WRITTEN INSTRUCTION 1
In the text on huge pages in Linux, what are anonymous pages?
WRITTEN INSTRUCTION 2
Pick up the text on huge pages in Linux applications where it stops and keep writing it.

TEXT PROVIDED
********

Using huge pages in Linux applications
Basic knowledge about virtual memory
The memory in modern computers and operating systems uses paged virtual address space. Paging means that the memory is divided into fixed-size areas.
Address space is the set of addresses that are available to use for a process. However, what exactly means read one byte from address X or write 8 bytes starting from address Y depends. It may involve reading a value stored in RAM, writing to a file in the file system, reading a value from a swap, etc.
The address space seen by a process is an abstraction over RAM, swap, file system, external devices, etc. That’s the reason why we call it virtual. The OS stores all the necessary information needed for choosing the right action on access to virtual memory.
Virtual to physical address translation
One of the most frequent operations in applications involves accessing the stack or heap. Both are stored in the virtual address space in anonymous pages, i.e. pages that are not backed by any file in the file system. They reside in RAM (unless moved to swap), so accessing some address X on stack or heap means accessing some address Y in physical memory.

********

INFORMATION SUPPLIED
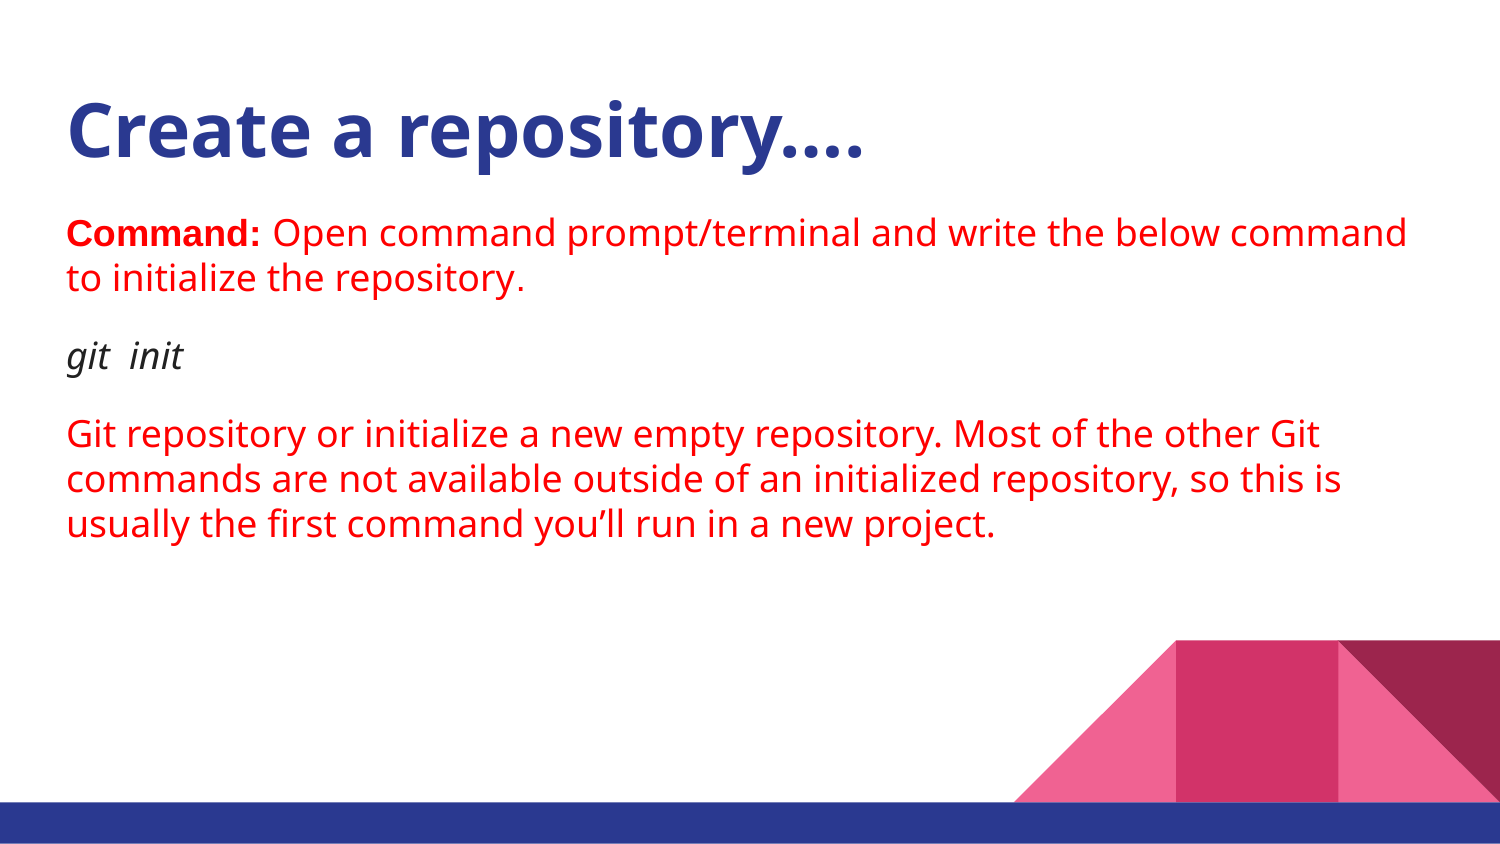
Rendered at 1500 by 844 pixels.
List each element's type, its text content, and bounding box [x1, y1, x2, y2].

list Command: Open command prompt/terminal and write the below command to initialize the repository. git init Git repository or initialize a new empty repository. Most of the other Git commands are not available outside of an initialized repository, so this is usually the first command you’ll run in a new project. [51, 193, 1449, 742]
title Create a repository…. [51, 67, 1449, 167]
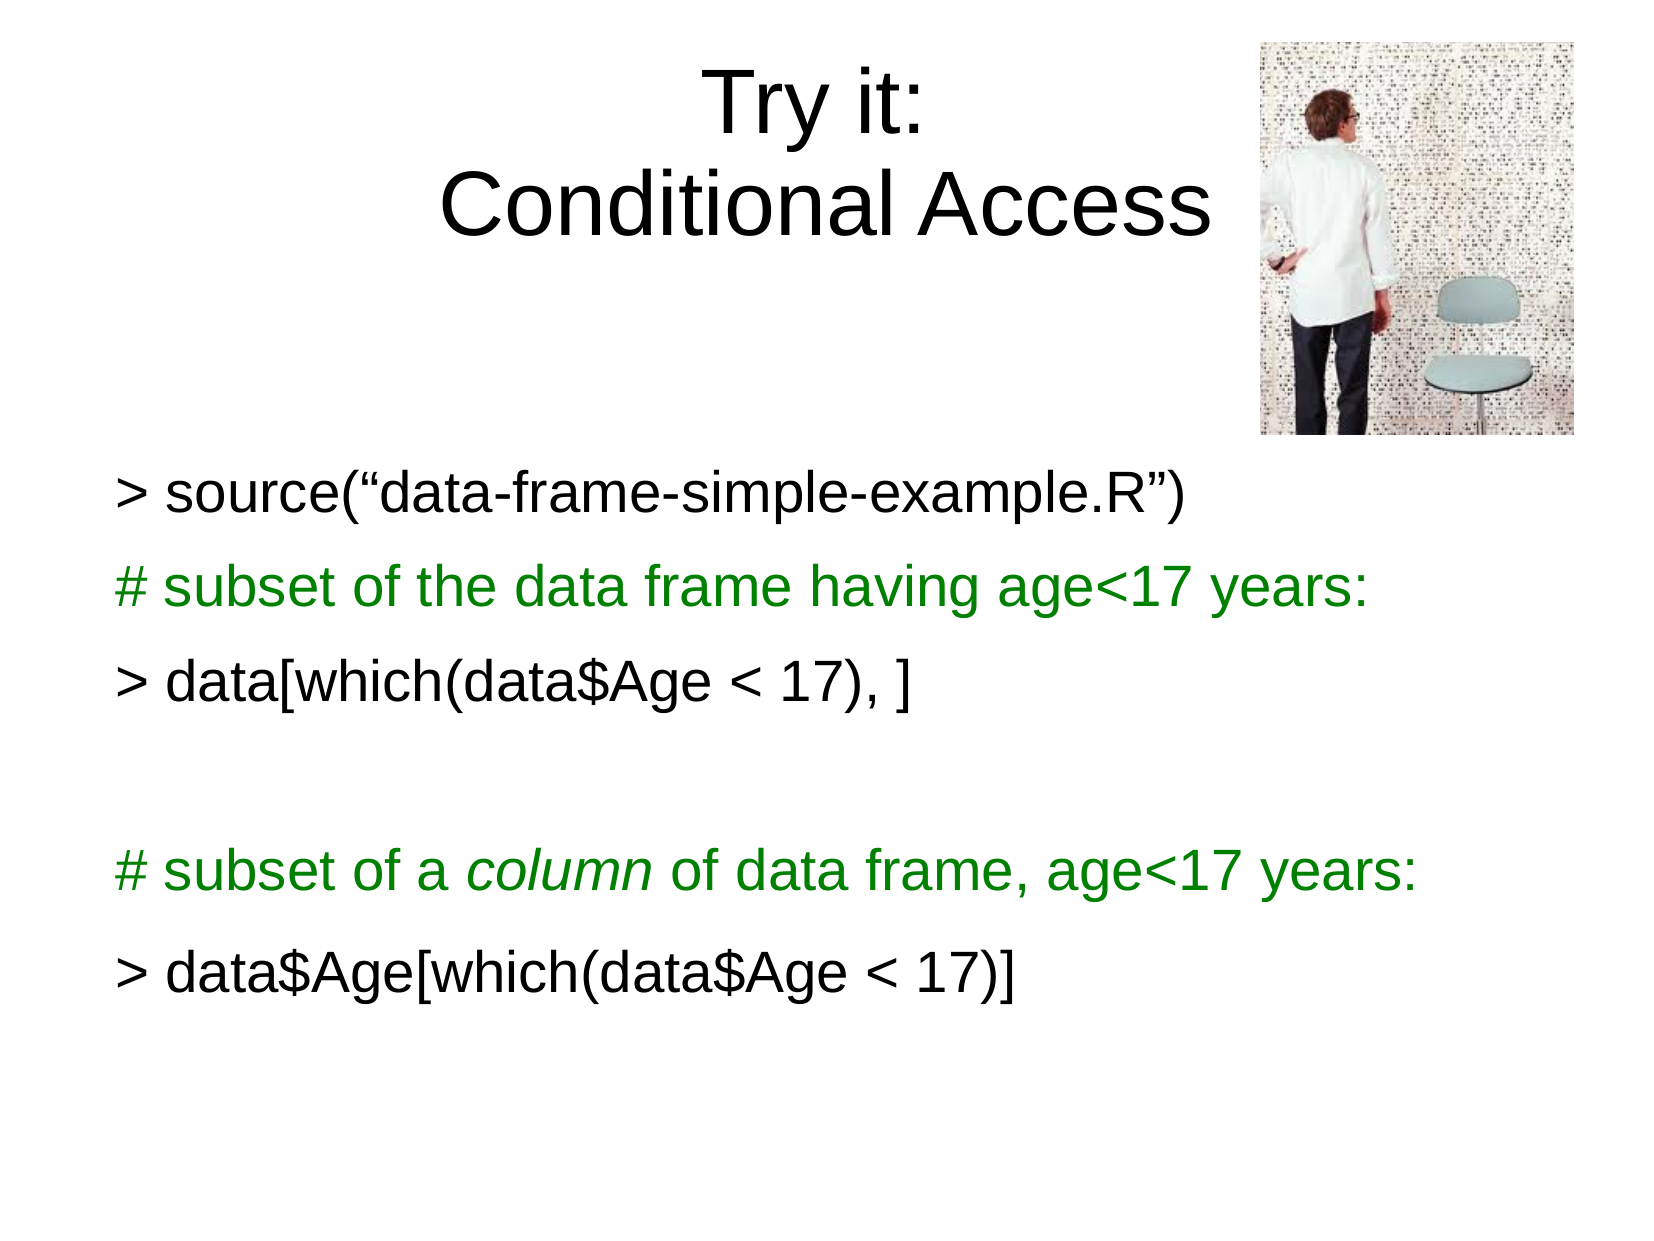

********

WRITTEN REPLY 1
Pages that are not backed by any file in the file system.

WRITTEN REPLY 2
The processes solely operate on virtual addresses and are unaware of the underlying physical addresses. To make it work, a translation is required. The operating system stores the mappings required for such translations.
This translation is made on the page level. It means that when virtual page X is mapped into physical page Y, all offsets within these pages are identical. Less formally, the whole virtual page is mapped into one physical page. The conclusion is when the CPU knows the translation of any address located in a virtual memory page, it knows the translations of all the addresses that belong to the same virtual page.
Let’s look at the image. It is greatly simplified:
– all pages have the same size
– only anonymous virtual pages are used
– the locations of the pages in virtual address spaces doesn’t resemble their real location
– there are only two processes
It should help to grasp the key ideas anyway:
- Every anonymous page in virtual memory is mapped into either exactly one page in physical memory (or swap) or is not mapped at all. The content of a virtual page and its counterpart in physical memory (or in swap) is identical.
- Every process has its own virtual address space. In particular, it is common that the same virtual address in different processes means different physical addresses.
- More than one virtual page may be mapped into the same physical page. If two or more processes have access to the same physical page, this page is shared.
Virtual to physical address translation in memory caches
One may wonder how virtual to physical memory translation affects memory caches (L1-L3). Turns out that the vast majority of contemporary CPUs use caches that need to get the physical address on every memory access. Caches that operate fully on virtual memory are rare.
Intuitively you may imagine that translations between virtual and physical addresses are very common. Moreover, such translations must have very low latency. Otherwise, they will slow down caches, making them useless.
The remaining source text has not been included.